Despite advancements in Large Vision-Language Models (LVLMs), their ability to understand long-term story-level video content remains limited. Challenges arise from oversimplified temporal information handling and action/event-centric training data biases.
(2025.04.28) SCVBench is accepted by IJCAI 2025! We will upload the code as soon as possible.
SCVBench is a novel benchmark for story-centric video understanding.

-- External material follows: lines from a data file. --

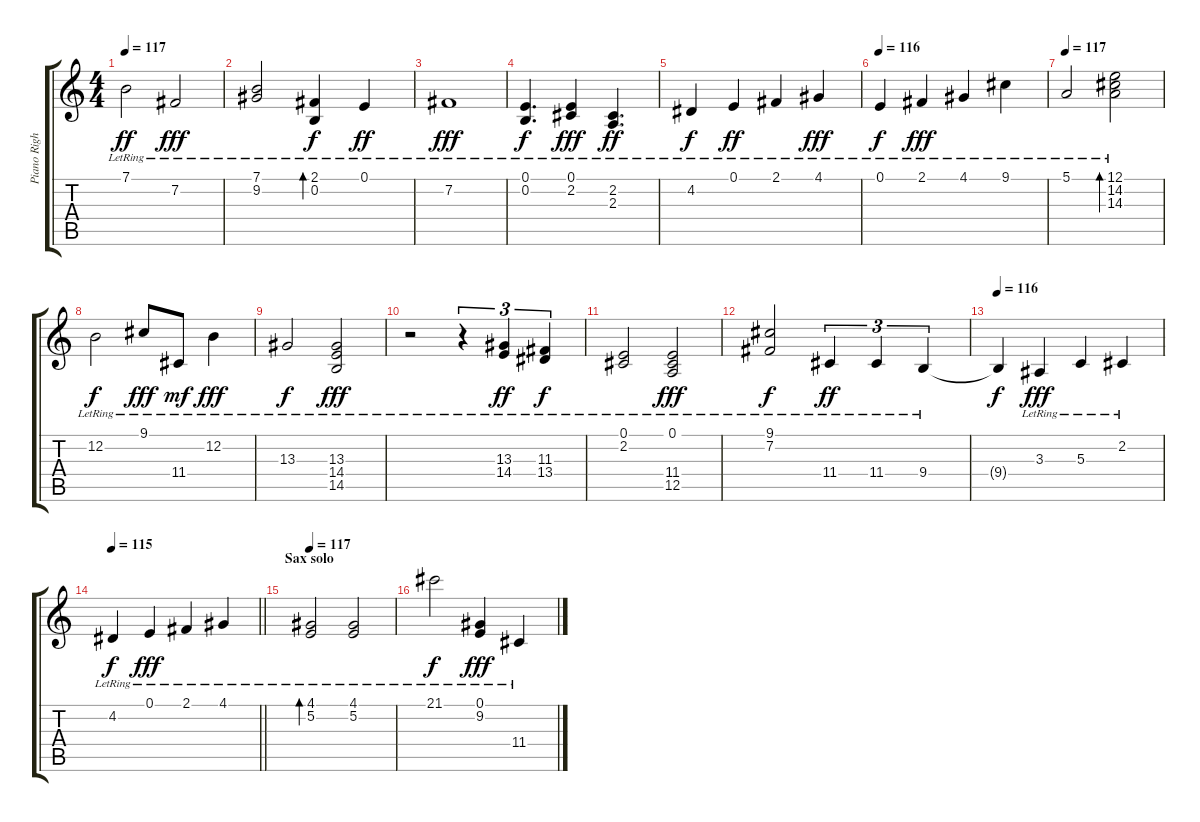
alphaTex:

\track ("Piano Right" "Piano Righ") {instrument acousticgrandpiano}
\staff {score tabs}
\tuning (E4 B3 G3 D3 A2 E2) {hide}
\ts (4 4)
\tempo 117
\clef g2
\ks c
7.1{lr}.2{dy ff} 7.2{lr}.2{dy fff} |
(7.1{lr} 9.2{lr}).2 (2.1{lr} 0.2{lr}).4{bd 240 dy f} 0.1{lr}.4{dy ff} |
7.2{lr}.1{dy fff} |
(0.1{lr} 0.2{lr}).4{d dy f} (0.1{lr} 2.2{lr}).4{dy fff} (2.2{lr} 2.3{lr}).4{d dy ff} |
4.2{lr}.4{dy f} 0.1{lr}.4{dy ff} 2.1{lr}.4 4.1{lr}.4{dy fff} |
\tempo 116
0.1{lr}.4{dy f} 2.1{lr}.4{dy fff} 4.1{lr}.4 9.1{lr}.4 |
\tempo 117
5.1{lr}.2 (12.1{lr} 14.2{lr} 14.3{lr}).2{bd 240} |
12.2{lr}.2{dy f} 9.1{lr}.8{dy fff} 11.4{lr}.8{dy mf} 12.2{lr}.4{dy fff} |
13.3{lr}.2{dy f} (13.3{lr} 14.4{lr} 14.5{lr}).2{dy fff} |
r.2 r.4{tu (3 2)} (13.3{lr} 14.4{lr}).4{tu (3 2) dy ff} (11.3{lr} 13.4{lr}).4{tu (3 2) dy f} |
(0.1{lr} 2.2{lr}).2 (0.1{lr} 11.4{lr} 12.5{lr}).2{dy fff} |
(9.1{lr} 7.2{lr}).2{dy f} 11.4{lr}.4{tu (3 2) dy ff} 11.4{lr}.4{tu (3 2)} 9.4{lr}.4{tu (3 2)} |
\tempo 116
9.4{t}.4{dy f} 3.3{lr}.4{dy fff} 5.3{lr}.4 2.2{lr}.4 |
\tempo 115
\barLineRight lightlight
4.2{lr}.4{dy f} 0.1{lr}.4{dy fff} 2.1{lr}.4 4.1{lr}.4 |
\section ("" "Sax solo")
\tempo 117
(4.1{lr} 5.2{lr}).2{bd 240} (4.1{lr} 5.2{lr}).2 |
21.1{lr}.2{dy f} (0.1{lr} 9.2{lr}).4{dy fff} 11.4{lr}.4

It evaluates LVLMs through an event ordering task, broken into sub-questions leading to a final question, quantitatively measuring temporal reasoning. The dataset includes 1,253 final questions and 6,027 sub-question pairs from 925 videos, forming continuous multi-turn dialogues.
Experiments show that while closed-source GPT-4o performs best, most open-source LVLMs struggle with story-level understanding. See SCVBench.jsonl
for detailed samples.
StoryCoT is a method designed to enhance story-centric video understanding. It excels in capturing nuanced temporal dynamics and high-level story evolution, addressing the limitations of existing LVLMs.
- Enhanced temporal reasoning for complex video narratives.
- Focus on story-level understanding beyond actions/events.
- Multi-turn dialogue integration for improved context modeling.
We are evaluating the various VideoLLMs and StoryCoT based on lmms-eval, and the code will be released soon.